Beyond the QSU’s regular meetings, or “Tea Times,” Will sought out additional opportunities to introduce queer students to new friends and faculty members at Longy they could turn to for support and inspiration. 

He began by securing a partnership with vocal studies professor Tyler Reece’s Gender-Benders and Trend-Disruptors course. With funds from the organization’s budget, members helped decorate, promote, and prepare for three concerts based on gender-bending German art. 

Will recalls how glad he and other students were to be involved, especially in an activity that added another commitment to their schedules. “You don’t realize you’re not getting class credit for it. You’re doing all these things, and you love it all. Last year, I was equating QSU to a class because both made me feel great about the stuff that I was creating while doing them.” 

He also helped organize a panel with two other faculty members—historical performance and vocal studies professor Libor Dudas and Dean Emeritus Wayman Chin—who shared their experiences as queer musicians with the group. 

“With that conversation, we had the best turnout I’ve seen at a QSU event.” 

Students felt empowered by the opportunity to see themselves reflected not just in music, but closer to home in their own community at Longy.  

While Will graduates this spring, he will return to Longy in the fall to pursue his graduate performance diploma. 

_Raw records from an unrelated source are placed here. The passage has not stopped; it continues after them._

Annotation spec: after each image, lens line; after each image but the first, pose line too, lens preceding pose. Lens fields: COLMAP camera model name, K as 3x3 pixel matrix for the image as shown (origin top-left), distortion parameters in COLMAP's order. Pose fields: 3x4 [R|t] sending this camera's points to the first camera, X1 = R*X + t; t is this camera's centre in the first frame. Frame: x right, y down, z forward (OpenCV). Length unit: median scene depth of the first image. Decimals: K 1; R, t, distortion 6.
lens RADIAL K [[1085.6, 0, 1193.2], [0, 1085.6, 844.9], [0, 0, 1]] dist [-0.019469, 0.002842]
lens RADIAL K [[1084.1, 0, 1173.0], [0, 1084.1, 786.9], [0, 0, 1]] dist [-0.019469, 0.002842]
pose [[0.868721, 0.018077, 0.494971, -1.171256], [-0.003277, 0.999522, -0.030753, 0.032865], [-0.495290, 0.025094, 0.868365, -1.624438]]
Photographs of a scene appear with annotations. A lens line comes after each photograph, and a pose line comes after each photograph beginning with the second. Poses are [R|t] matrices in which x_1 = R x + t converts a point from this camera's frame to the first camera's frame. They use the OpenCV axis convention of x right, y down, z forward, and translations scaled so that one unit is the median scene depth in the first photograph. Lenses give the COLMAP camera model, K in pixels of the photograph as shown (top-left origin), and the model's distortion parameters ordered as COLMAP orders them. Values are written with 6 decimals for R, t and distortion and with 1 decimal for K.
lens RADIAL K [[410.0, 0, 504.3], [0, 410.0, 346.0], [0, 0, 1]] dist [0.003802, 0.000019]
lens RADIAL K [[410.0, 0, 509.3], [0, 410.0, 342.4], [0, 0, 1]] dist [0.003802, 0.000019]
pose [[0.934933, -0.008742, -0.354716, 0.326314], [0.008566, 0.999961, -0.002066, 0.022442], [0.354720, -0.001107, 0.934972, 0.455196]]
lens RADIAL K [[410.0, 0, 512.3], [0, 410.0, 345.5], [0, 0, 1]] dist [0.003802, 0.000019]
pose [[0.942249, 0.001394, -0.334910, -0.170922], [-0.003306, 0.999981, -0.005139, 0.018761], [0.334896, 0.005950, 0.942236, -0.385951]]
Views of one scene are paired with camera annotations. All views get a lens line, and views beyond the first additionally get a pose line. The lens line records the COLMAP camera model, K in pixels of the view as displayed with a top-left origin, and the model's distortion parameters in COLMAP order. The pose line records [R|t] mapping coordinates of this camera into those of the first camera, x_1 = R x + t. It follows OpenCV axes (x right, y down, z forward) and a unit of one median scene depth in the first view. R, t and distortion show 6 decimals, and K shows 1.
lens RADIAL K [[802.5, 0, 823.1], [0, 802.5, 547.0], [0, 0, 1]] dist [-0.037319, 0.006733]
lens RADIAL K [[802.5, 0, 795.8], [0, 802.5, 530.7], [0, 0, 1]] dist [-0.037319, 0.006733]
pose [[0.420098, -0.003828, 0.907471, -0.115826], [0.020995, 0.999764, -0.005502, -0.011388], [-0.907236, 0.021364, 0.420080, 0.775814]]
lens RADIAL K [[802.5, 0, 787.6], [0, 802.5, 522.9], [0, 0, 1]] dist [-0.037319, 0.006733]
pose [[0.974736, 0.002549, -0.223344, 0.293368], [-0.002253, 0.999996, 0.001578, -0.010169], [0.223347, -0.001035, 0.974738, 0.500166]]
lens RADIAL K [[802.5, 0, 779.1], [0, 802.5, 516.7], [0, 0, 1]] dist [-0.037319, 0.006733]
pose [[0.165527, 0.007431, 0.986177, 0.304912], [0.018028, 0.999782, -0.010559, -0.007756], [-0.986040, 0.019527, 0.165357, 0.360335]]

With commencement on the horizon, even Will’s graduating student recital reflects the confidence he gained from the QSU. “My recital centers more on queer identity than I think me of two years ago would have even been comfortable talking about.” 

Focusing on Robert Schumann’s Frauenliebe und-Leben, a cycle written for the female voice, Will plans to rewrite the text from a male perspective, singing to another man. 

He credits the QSU and his peers and faculty mentors with encouraging him to be bolder and more honest as an artist: “I think if I hadn’t gone to Longy, I probably would have changed parts of it.” 

“Because I have the support system that I have through the QSU, through the faculty, through students and people I’ve met, I’m able to do it confidently without worrying about what could happen or what people might think.”